Sage Northcutt Biceps Workout

Sage Northcutt

He’s is currently the youngest fighter in the UFC. You might have seen him in the octagon fighting already, many wonder how can he have that shredded body, well here is one sick workout routine Sage put together just for biceps.

Sumo Deadlift
Position your feet at a 45-degree angle to each other, and wide enough that they’re almost to the end of the bar. Sage does these lifts sumo style because the grip position resembles the gable grip favored in the octagon.

T-bar Row
Sage likes this exercise because it develops pulling strength, and a lot of pushing and pulling goes on inside the octagon. Go through a full range of motion, so that when you put the weight on the ground, you engage the tiny muscle fibers inside your lats.

Chin-up with V-Bar Grip
As with the T-bar rows, the V-grip develops pulling strength by targeting the lats.

Chin-up with Hand Towel
This exercise should work your lats and biceps.
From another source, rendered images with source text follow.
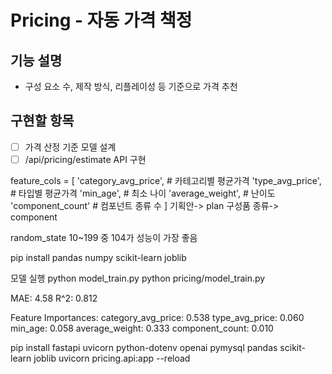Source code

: # Pricing - 자동 가격 책정

## 기능 설명
- 구성 요소 수, 제작 방식, 리플레이성 등 기준으로 가격 추천

## 구현할 항목
- [ ] 가격 산정 기준 모델 설계
- [ ] /api/pricing/estimate API 구현

feature_cols = [
    'category_avg_price',   # 카테고리별 평균가격
    'type_avg_price',       # 타입별 평균가격
    'min_age',              # 최소 나이
    'average_weight',       # 난이도
    'component_count'       # 컴포넌트 종류 수
]
기획안-> plan   구성품 종류-> component

random_state 10~199 중 104가 성능이 가장 좋음


pip install pandas numpy scikit-learn joblib

모델 실행 python model_train.py
python pricing/model_train.py


MAE: 4.58
R^2: 0.812

Feature Importances:
category_avg_price: 0.538
type_avg_price: 0.060
min_age: 0.058
average_weight: 0.333
component_count: 0.010





pip install fastapi uvicorn python-dotenv openai pymysql pandas scikit-learn joblib
uvicorn pricing.api:app --reload

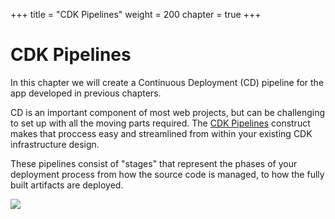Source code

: +++
title = "CDK Pipelines"
weight = 200
chapter = true
+++

# CDK Pipelines

In this chapter we will create a Continuous Deployment (CD) pipeline for the app developed in previous chapters.

CD is an important component of most web projects, but can be challenging to set up with all the moving parts required. The [CDK Pipelines](https://docs.aws.amazon.com/cdk/latest/guide/cdk_pipeline.html) construct makes that proccess easy and streamlined from within your existing CDK infrastructure design.

These pipelines consist of "stages" that represent the phases of your deployment process from how the source code is managed, to how the fully built artifacts are deployed.

![](./pipeline-stages.png)
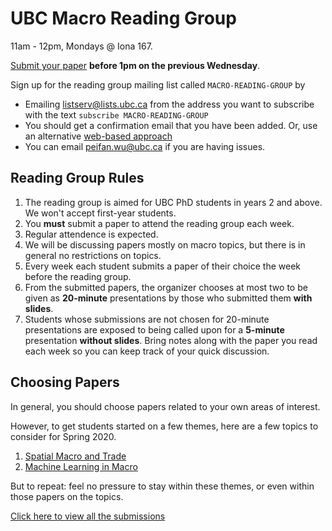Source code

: # UBC Macro Reading Group

11am - 12pm, Mondays @ Iona 167.

[Submit your paper](https://forms.gle/Y6HvEhWpDhhpna4bA) **before 1pm on the previous Wednesday**.

Sign up for the reading group mailing list called `MACRO-READING-GROUP` by
- Emailing listserv@lists.ubc.ca from the address you want to subscribe with the text  `subscribe MACRO-READING-GROUP`
- You should get a confirmation email that you have been added.  Or, use an alternative [web-based approach](https://ubc.service-now.com/kb_view_customer.do?sysparm_article=KB0014681)
- You can email peifan.wu@ubc.ca if you are having issues.

## Reading Group Rules
1. The reading group is aimed for UBC PhD students in years 2 and above.  We won't accept first-year students.
1. You **must** submit a paper to attend the reading group each week.
1. Regular attendence is expected. 
1. We will be discussing papers mostly on macro topics, but there is in general no restrictions on topics.
1. Every week each student submits a paper of their choice the week before the reading group.
1. From the submitted papers, the organizer chooses at most two to be given as **20-minute** presentations by those who submitted them **with slides**.
1. Students whose submissions are not chosen for 20-minute presentations are exposed to being called upon for a **5-minute** presentation **without slides**.  Bring notes along with the paper you read each week so you can keep track of your quick discussion.

## Choosing Papers
In general, you should choose papers related to your own  areas of interest.

However, to get students started on a few themes, here are a few topics to consider for Spring 2020.
1. [Spatial Macro and Trade](spatial_list.md)
1. [Machine Learning in Macro](machine_learning_macro.md)

But to repeat: feel no pressure to stay within these themes, or even within those papers on the topics.


[Click here to view all the submissions](https://docs.google.com/spreadsheets/d/1h-rqQbGvUtaX_JRdKjKhG3VokFTNBPkyRNzx2EL0Wg8/edit?usp=sharing)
If you connect your mind with your muscles, you’ll notice you’re working your pinkie grip to hold the towel. You’ll also be working the small muscles in your forearms.

Barbell Shrug
Done in the front and back, these work your traps and upper back.

Straight-Bar Curl
Sage likes to go heavier with each set.

Underhand Pulldown
Keep your hands about shoulder-width apart. Maintain good posture: Don’t lean back or slouch forward. Get a nice stretch on each rep.

Reverse Curl
By ending the workout with this exercise, you’ll have worked your biceps starting up at the top and moving down all the way to the bottom.

Do this workout twice a week, in any order you want. Sage likes to mix it up, going from back to biceps and back again.